# Craftsman Table saw problem



## Madman (Jan 5, 2008)

*I have a Craftsman Model #152.221140 10" table saw. It's about seven years old. All of a sudden it will not run at full speed. I checked the 220 volt power supply, and the motor is receiving 2 full voltage. The instruction manual indicates that one or both capacitors could be the issue. It seems that the motor has one for start up and one for running. I don't know much about capacitors other than I believe they store power. Is it possible to check the capacitors to see if they are bad? If so, how would one go about it? *


----------



## armorsmith (Jun 1, 2008)

Dan, 

Question: Is this a direct drive or a belt drive saw? If so it will make the recommendation much easier. If you continue to use the saw in it's current condition, you will eventually damage the windings. I recommend removing the motor and taking it to a competent motor rebuilding shop. They will have both the equipment to test the capacitors and the replacements required to get you back up to speed. 

Bob C.


----------



## Michael Glavin (Jan 2, 2009)

Dan,

We need more information, please expand on the results of powering up the saw in more depth. That said single phase motors have some sort of start switch, generally it’s a centrifugal mechanical switch but it could be an electronic switch to. If either the start switch or start capacitor is damaged the motor will attempt to start but labor doing so and never spin up to full rpm eventually tripping an internal overload (these can be manual or auto reset). The motor will hummmmm louder than normal when starting and spin slowly until the overload switch heats up and opens the circuit shutting down the motor. 

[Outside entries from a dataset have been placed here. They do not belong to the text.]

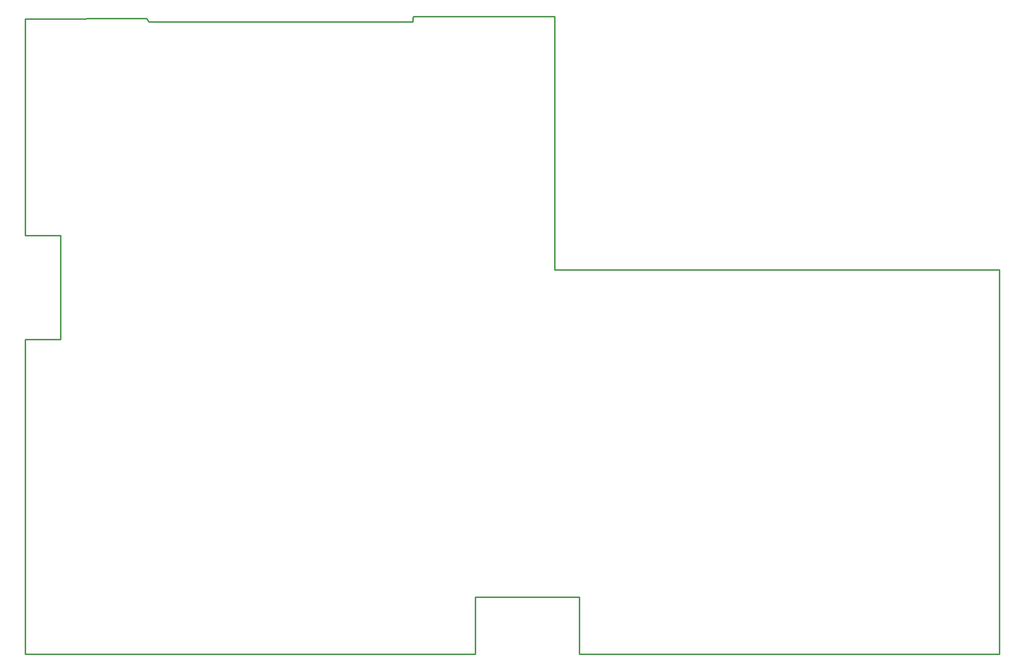
<source format=gbr>
G04 EAGLE Gerber RS-274X export*
G75*
%MOMM*%
%FSLAX34Y34*%
%LPD*%
%IN*%
%IPPOS*%
%AMOC8*
5,1,8,0,0,1.08239X$1,22.5*%
G01*
G04 Define Apertures*
%ADD10C,0.254000*%
D10*
X61087Y-511D02*
X847974Y-511D01*
X848293Y-192D01*
X848293Y100054D01*
X1030244Y100054D01*
X1030244Y0D01*
X1765100Y0D01*
X1765100Y672584D01*
X987251Y672584D01*
X987251Y1116376D01*
X740770Y1116376D01*
X739708Y1115314D01*
X739708Y1107690D01*
X276657Y1107690D01*
X273979Y1113182D01*
X61087Y1112670D01*
X61087Y733164D01*
X123202Y733164D01*
X123202Y551180D01*
X61087Y551180D01*
X61087Y-511D01*
M02*

</source>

Capacitors can be checked with the proper testing equipment or tool; generally a physical inspection of the capacitor will reveal any damage.

Start switches usually fail from pitted or damaged points or contacts, sometimes the mechanical components fail, again a physical inspection will reveal damage.

A run capacitor failure would generally allow the motor to spin up normally and then a drop in rpm and noise level will be notable.

Michael


----------



## hcampbell (Jan 2, 2008)

I had a bandsaw that used to get sawdust in the centrifugal mechanical switch. Blowing it clear with the compressor usually got it going again. 

Harvey C.


----------



## Trains (Jan 2, 2008)

I have a 30 year old 9" Sears direct drive, did the same thing. Thought I was going to get a new saw. After setting a day and had a chance to cool down, ran like new. Darn!


----------



## Jerry Barnes (Jan 2, 2008)

Keep the sawdust off the switch.


----------



## Madman (Jan 5, 2008)

*Mike has hit it closely. The saw will start but labor to get up speed.* * I will have an opportunity to open up the capacitor box, on top of the motor, tomorrow. When I opened up the cabinet, it was full with sawdust. It seems that the vacuum pipe was clogged and not removing the sawdust from the cabinet. That coupled with the 100 degree temps we've been having may have contributed to the demise of the capcitors. Hopefully it is only the capacitors and not the motor. It's about $25.00 compared to $350.00*


----------



## Michael Glavin (Jan 2, 2009)

Dan,

Sounds you have a belt driven saw, the cabinet comment made me think so. Any way I’d remove the motor and clean it thoroughly with compressed air. Then inspect the capacitors, capacitors are less than $10.00 in most cases for a small motor like were discussing. If you don’t find a notably bad capacitor and you don’t feel comfortable breaking the motor end bell down transport it to a motor rewinding/repair shop. They can fix it for a minimal fee providing it doesn’t require rewinding. In any case these motors are pretty much generic and any suitable replacement will work, Grainger’s is a good source for replacement motors and it will be a far cry cheaper than the $350.00 you suggested me thinks.

Michael


----------



## Madman (Jan 5, 2008)

*Thanks Mike. Yes, it is a belt driven saw. I was able to get the motor out to inspect the capacitors. From their outward appearance they look fine. However, I will order two new capacitors as a starting point. It's worth the twenty five dollar investment. I blew all of the dust I could, out of the motor, of which there was minimal, as this motor has no vent openings.* *The belt is clean, no glazing. *


----------



## Madman (Jan 5, 2008)

*Update on the situation. New capacitors arrived today. Installed them on the motor, then re-installed the motor into the cabinet. Easier said than done. Anyway, it's all back together and running fine. Thanks for everyones concern and input.*


----------



## KentEstep (11 mo ago)

To the OP.

Found your post from 2008 about the Craftsman Table Saw capacitors. I recently picked up a used saw for cheap, but the capacitors had been removed. I found the size for the start capacitor, but haven't found any information about the run capacitor. If you still have the saw and could give the size for the Run capacitor, I would really appreciate it.


----------